Save changes then edit/create next “iptables” file:

root@eve-ng:~# nano /etc/network/if-post-down.d/iptables

Enter this content:

#!/bin/sh
iptables-save -c > /etc/iptables.rules
if [ -f /etc/iptables.rules ]; then
    iptables-restore < /etc/iptables.rules
fi
exit 0

Save changes.
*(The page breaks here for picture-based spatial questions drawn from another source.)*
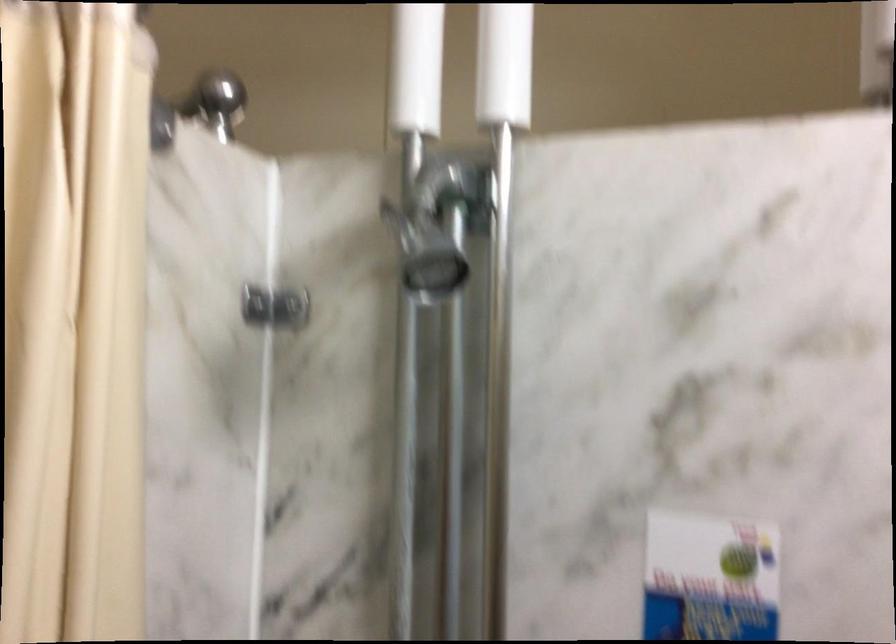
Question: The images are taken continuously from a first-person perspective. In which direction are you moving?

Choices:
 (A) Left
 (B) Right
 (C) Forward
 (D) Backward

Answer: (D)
Make both files executable:

sudo chmod +x /etc/network/if-post-down.d/iptables
sudo chmod +x /etc/network/if-pre-up.d/iptables

Troubleshooting

The Proper Process

I have had great success with this process:

  1. Making the above configuration changes to the VM.
  2. Adding the Cloud 1 network to your topology.
  3. Adding any device images.
  4. Connecting their MGMT interfaces to Cloud 1.
  5. Power on the device images.
  6. Configure their MGMT IP address, subnet mask and Default Gateway.
  7. Ping the Default Gateway
  8. Ping an external network (8.8.8.8)

Your first test should always verify you can ping your default gateway(pnet1 interface) from your lab images. If you cannot ping your default gateway try these steps:

  • Shutdown your lab images conencted to Cloud 1 and restart them. Try to ping the Default GW.
  • Delete your Cloud 1 from your topology, save and exit your topology. Launch your topology again and drop in the Cloud 1 network again, reconnect it to the device images mgmt interfaces and start the device images.